Hi,
Wait a minute. There has to be some sort of a file structure, at least a simple FAT. They need to keep which sectors and heads and tracks go with which data file, which equals each shot! If it's just a jumble of data written to sectors, then you'd never reassemble anything that looked like an image.
Unless.....
You knew I was going to say that, didn't you?
Unless they start at track 0, sector 0, head 0 with a file header for the first shot and then proceed sort-of as a Run Length Limited scheme until you run across a file footer denoting the end of the shot. Then, they simply start in with a new file header for the next shot and so on as you switched the heads and sectors and tracks in a logical order.
This is a trick I used way back in 1981 or so when we had Winchester drives interfaced to minicomputers (think PDP-8 here, which were already ancient at the time) which were never meant to have such drives attached. So, the thing had to be kept ultra simple but a Winchester offered a *lot* of storage for cheap. Think of interfacing a USB Terabyte drive to a DCS 760c today. It was like that.

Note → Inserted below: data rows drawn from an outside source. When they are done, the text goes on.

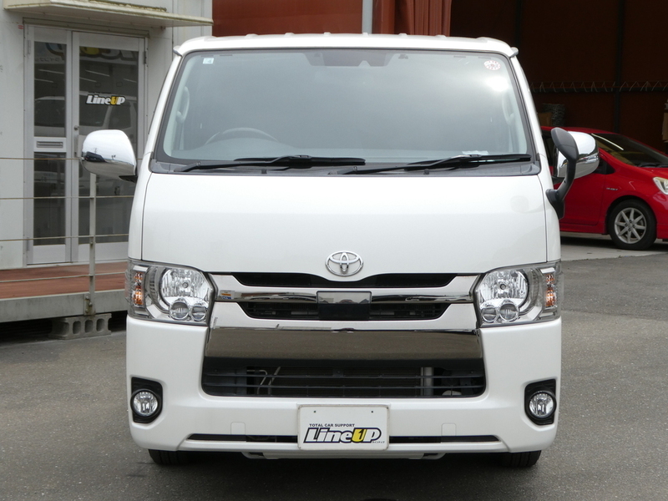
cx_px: 334
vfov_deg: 21.0
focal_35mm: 70
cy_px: 250
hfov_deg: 27.8
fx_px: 1351
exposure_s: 1/400
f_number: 4.5
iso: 80
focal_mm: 12.5
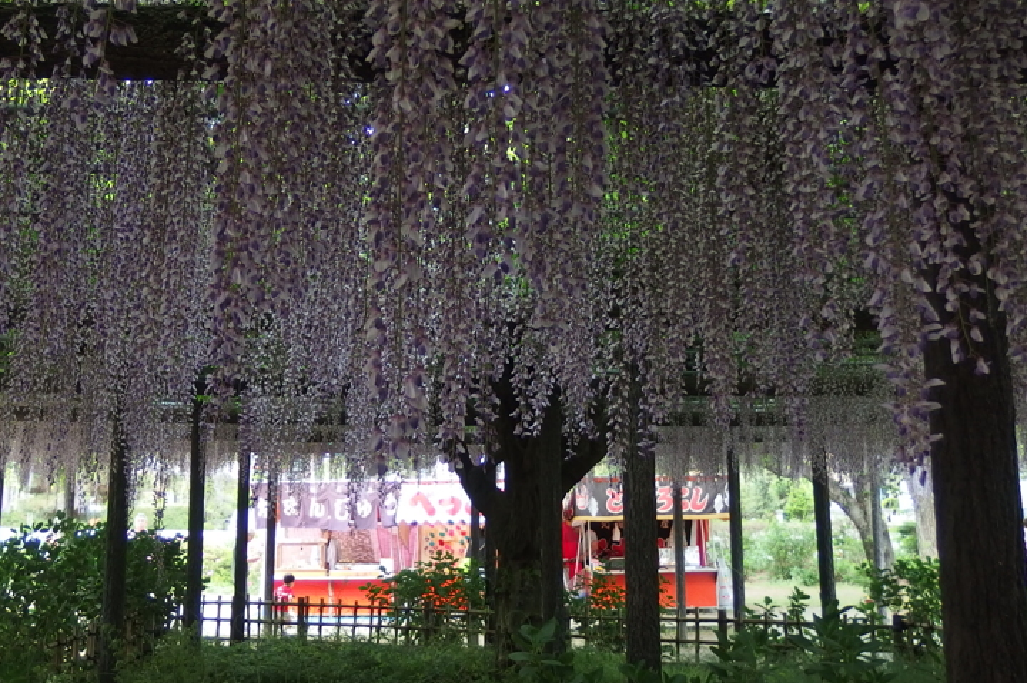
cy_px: 264
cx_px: 434
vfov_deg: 35.7
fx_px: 1055
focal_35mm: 37
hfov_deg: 51.7
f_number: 2
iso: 100
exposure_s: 1/80
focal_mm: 4.7
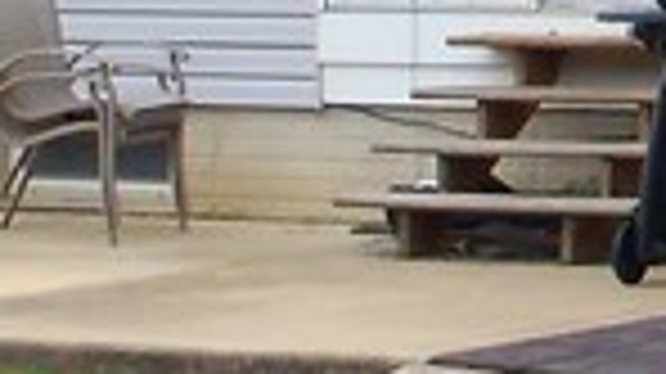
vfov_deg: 4.5
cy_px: -446
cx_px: 1008
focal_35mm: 264
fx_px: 4659
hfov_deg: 8.0
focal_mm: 6.3
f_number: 3
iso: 64
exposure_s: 1/400
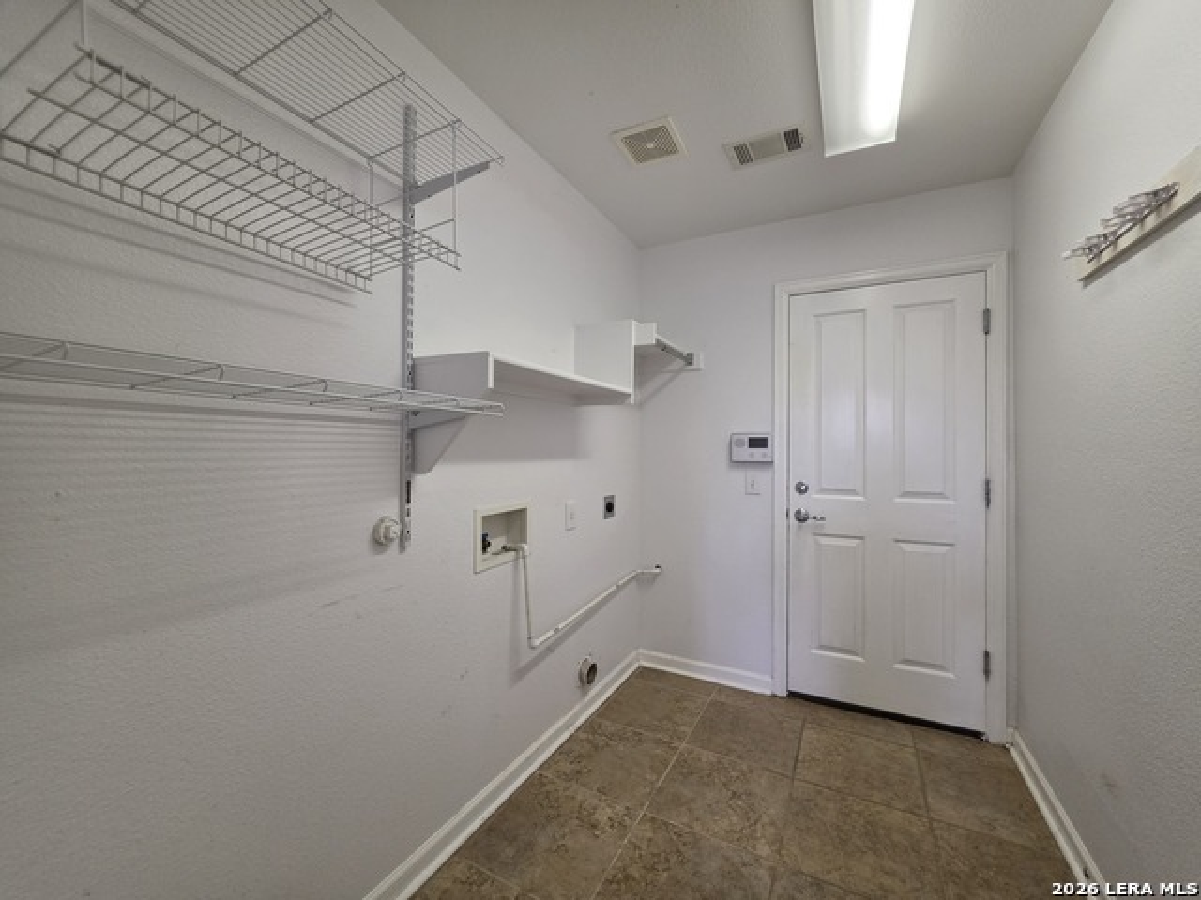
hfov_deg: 106.2
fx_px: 451
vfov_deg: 89.9
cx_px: 600
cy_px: 450
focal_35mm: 13
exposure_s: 1/120
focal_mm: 2.2
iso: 250
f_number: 1.9
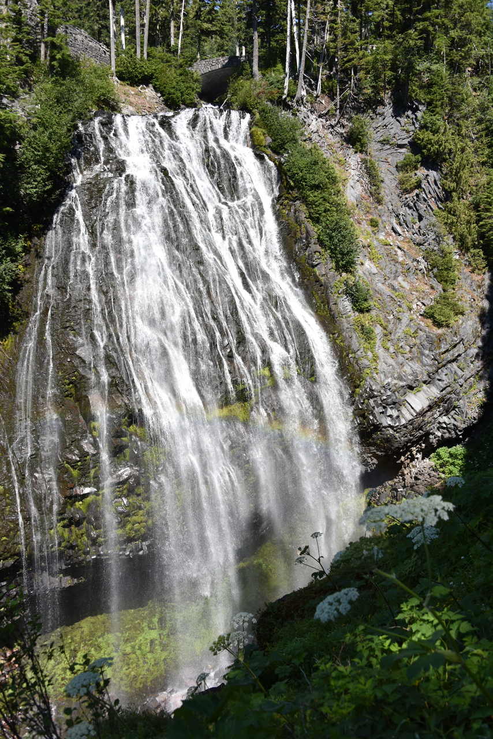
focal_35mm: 32
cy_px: 370
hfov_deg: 41.1
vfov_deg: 58.7
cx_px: 246
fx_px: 657
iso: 100
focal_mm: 32
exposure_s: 1/200
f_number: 7.1
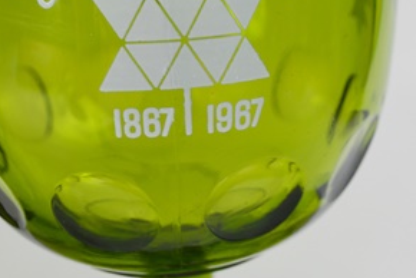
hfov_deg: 21.9
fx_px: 1076
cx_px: 209
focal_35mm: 93
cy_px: 44
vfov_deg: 14.6
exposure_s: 1/125
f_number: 5.6
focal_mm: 30
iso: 220
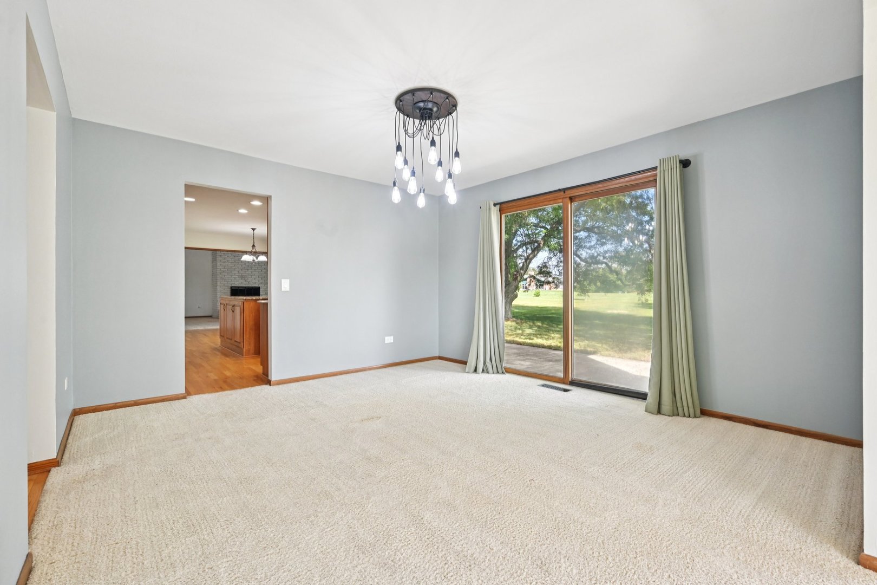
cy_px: 292
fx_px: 378
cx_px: 438
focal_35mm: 16
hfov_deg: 98.5
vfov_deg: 75.5
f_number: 8
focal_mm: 15.5
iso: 800
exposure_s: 1/125
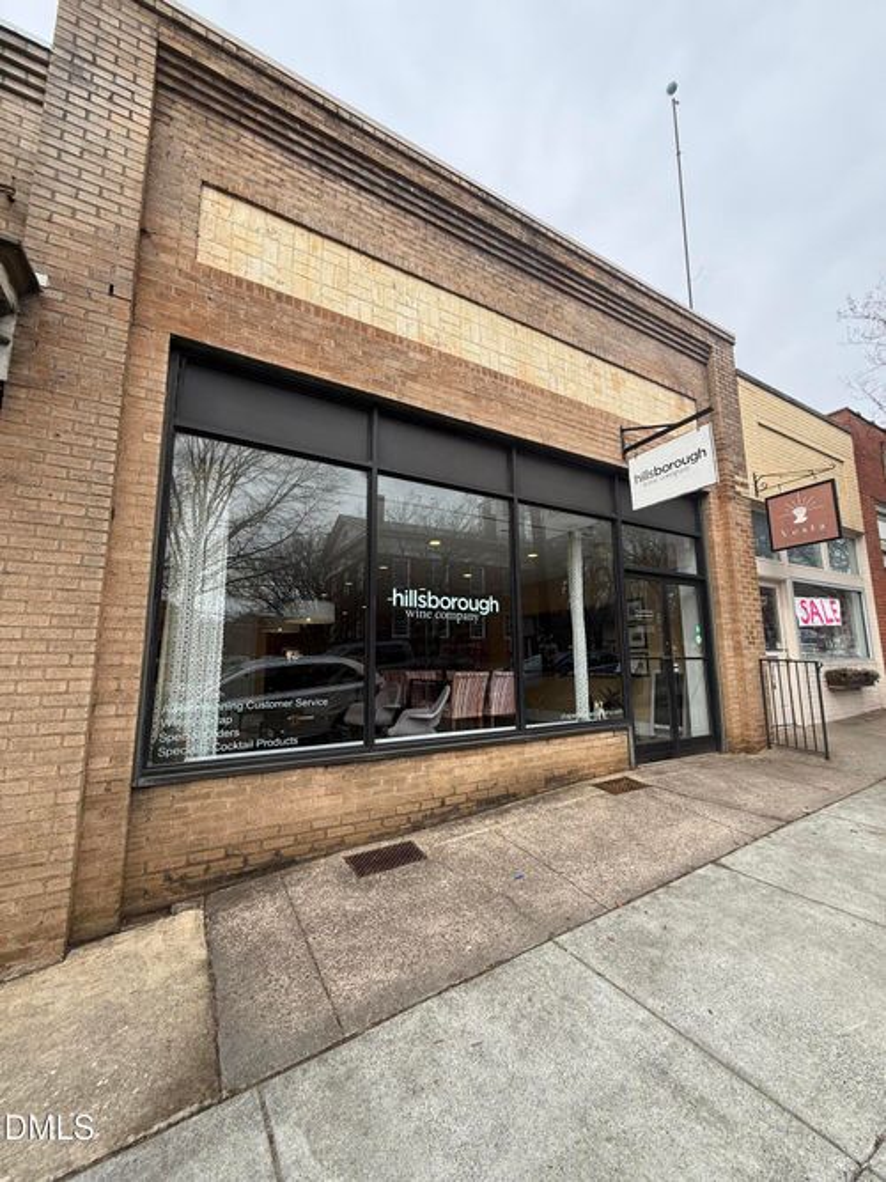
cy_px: 591
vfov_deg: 102.1
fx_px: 478
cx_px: 443
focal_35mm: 14
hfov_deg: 85.7
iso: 50
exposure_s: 1/357
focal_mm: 2.22
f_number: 2.2
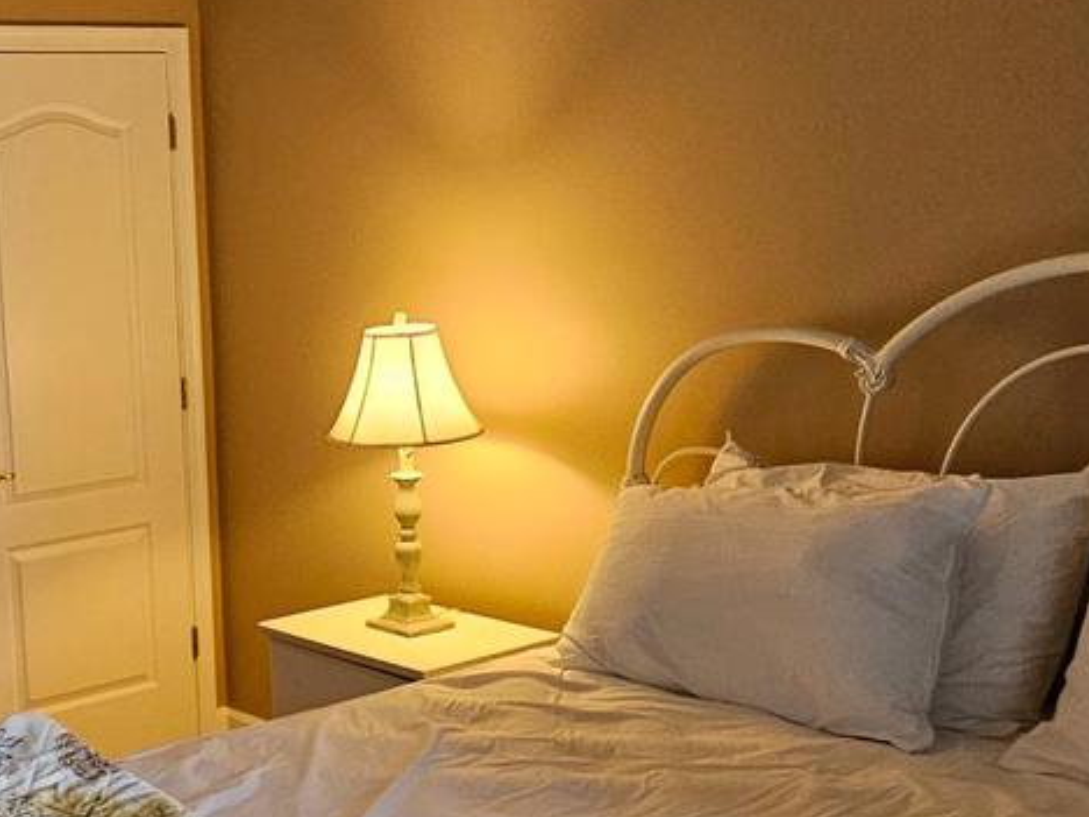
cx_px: -81
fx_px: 1258
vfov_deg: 35.9
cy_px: 479
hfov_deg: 39.2
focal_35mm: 40
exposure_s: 1/60
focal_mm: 2.2
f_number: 2.2
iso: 250
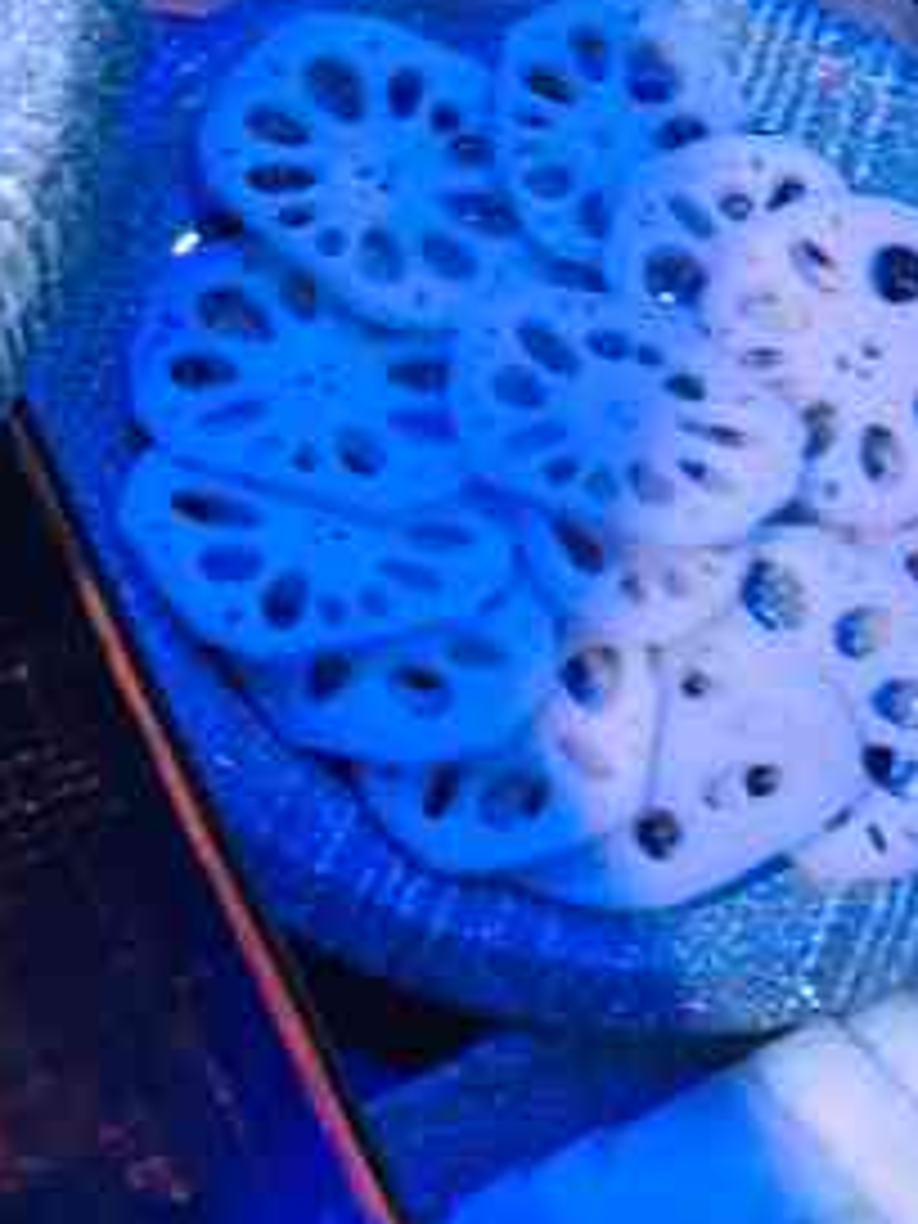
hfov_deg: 15.0
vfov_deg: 19.6
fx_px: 3394
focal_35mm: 96
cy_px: -92
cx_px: -126
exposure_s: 1/15
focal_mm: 3.99
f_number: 1.8
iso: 100
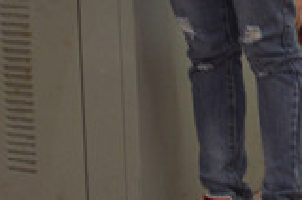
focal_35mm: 180
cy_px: -178
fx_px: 1507
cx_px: 206
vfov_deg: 7.3
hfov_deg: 11.4
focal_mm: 24
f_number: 4
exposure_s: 1/25
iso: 400
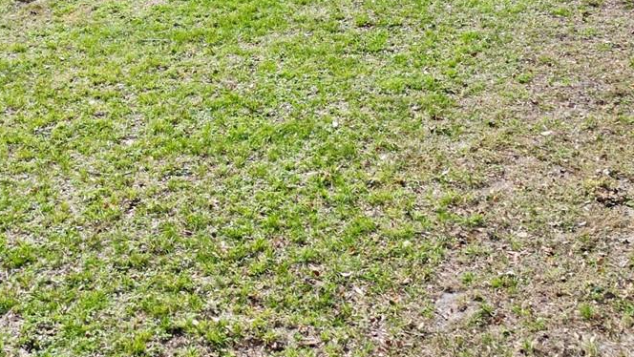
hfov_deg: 33.1
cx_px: 406
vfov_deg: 17.7
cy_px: -133
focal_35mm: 63
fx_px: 1059
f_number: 1.7
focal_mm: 6.72
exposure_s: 1/640
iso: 130
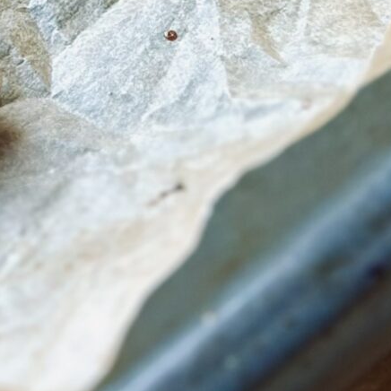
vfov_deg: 6.7
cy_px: -519
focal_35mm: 249
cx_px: -346
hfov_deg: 6.8
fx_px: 3182
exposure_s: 1/100
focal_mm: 6.86
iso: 125
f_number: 1.78
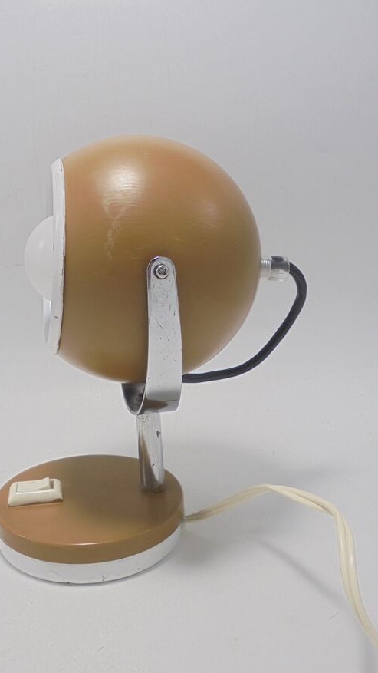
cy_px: 337
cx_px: 132
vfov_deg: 52.8
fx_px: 677
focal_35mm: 38
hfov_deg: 31.0
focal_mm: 6.1
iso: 100
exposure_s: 1/80
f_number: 4
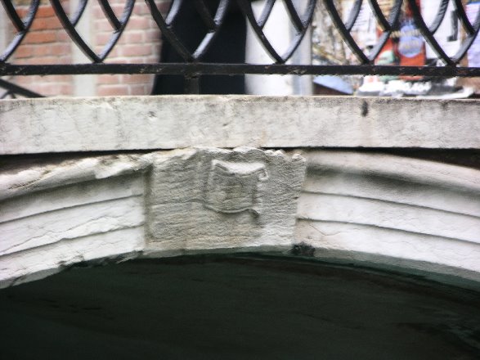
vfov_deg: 5.3
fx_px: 3882
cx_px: 240
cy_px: 180
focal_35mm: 280
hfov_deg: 7.1
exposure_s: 1/11.3
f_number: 4.2
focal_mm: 71.2
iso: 50
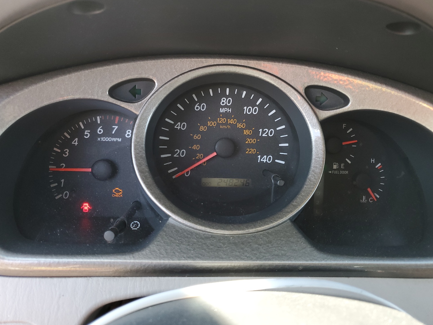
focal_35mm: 27
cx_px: 216
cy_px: 159
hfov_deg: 65.3
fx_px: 338
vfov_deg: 51.4
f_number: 1.5
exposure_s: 1/120
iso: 67
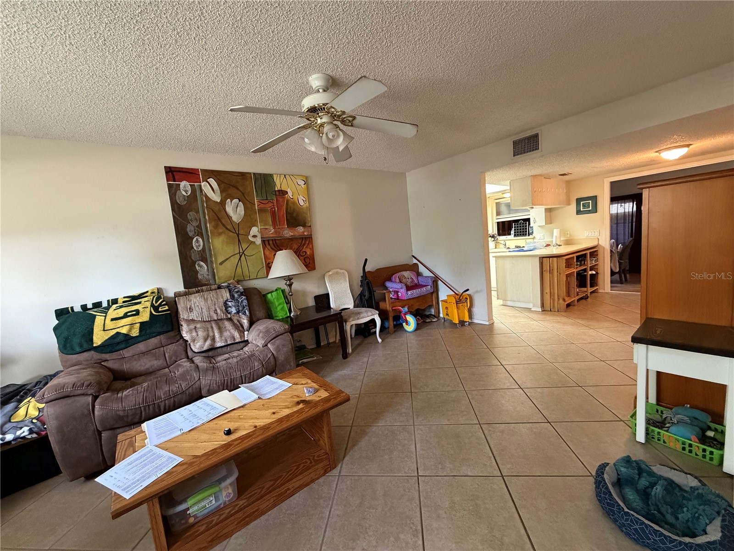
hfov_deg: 102.1
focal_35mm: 14
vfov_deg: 85.7
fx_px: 297
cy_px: 276
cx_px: 367
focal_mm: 2.22
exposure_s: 1/60
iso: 640
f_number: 2.2
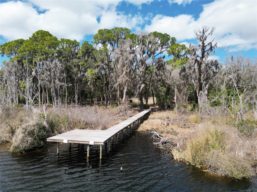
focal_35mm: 24
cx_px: 128
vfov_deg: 56.8
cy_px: 96
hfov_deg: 71.6
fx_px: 178
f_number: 1.7
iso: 150
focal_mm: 6.72
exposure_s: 1/3000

Those slowpoke machines were meant to use Hollerith cards, paper tape and mag tape. Sequential Data, as it were. So, we used a Winchester as essentially a large piece of tape, or think of it more like a phonograph record (provided you know what one of *those* were!). Oh, that means that the power of seeking directly to the desired data - the whole reason for being for a Winchester drive - was totally lost in the sauce and it became one -large- sequential storage device.
If this is what's in the DCS, then that means one would have to go thru each shot in the order it was stored to find the one shot you wanted. That would not be an issue if the whole idea was to dump *all* shots to something else at one go. But, it has a screen to 'chimp' with, sort-of, right?. Do you *have* to run from Shot One thru to the end when using the inboard screen?
It makes me shudder to think that Kodak was pulling this ancient trick in the late 1980's with what was then modern computer parts meant to randomly access data!
However, even if this is the case, the physical and electrical drive interface would have to be something one could find a controller card for (ST-506, ESDI, SCSI). You'd just have to reprogram DOS to understand that the data is RLL-like and start at 0,0,0 and - Go! I have such a routine for OS/2 that allows such operation on any drive you have attached, so it can be done. I used to have IBM Internal Use versions of DOS that also sported such capability, so it's not unheard of. That said, good luck getting Winders to do something like that.

later!
Stan
p.s. It occurred to me that the acronym for Sequential Access Data is - SAD. Fits!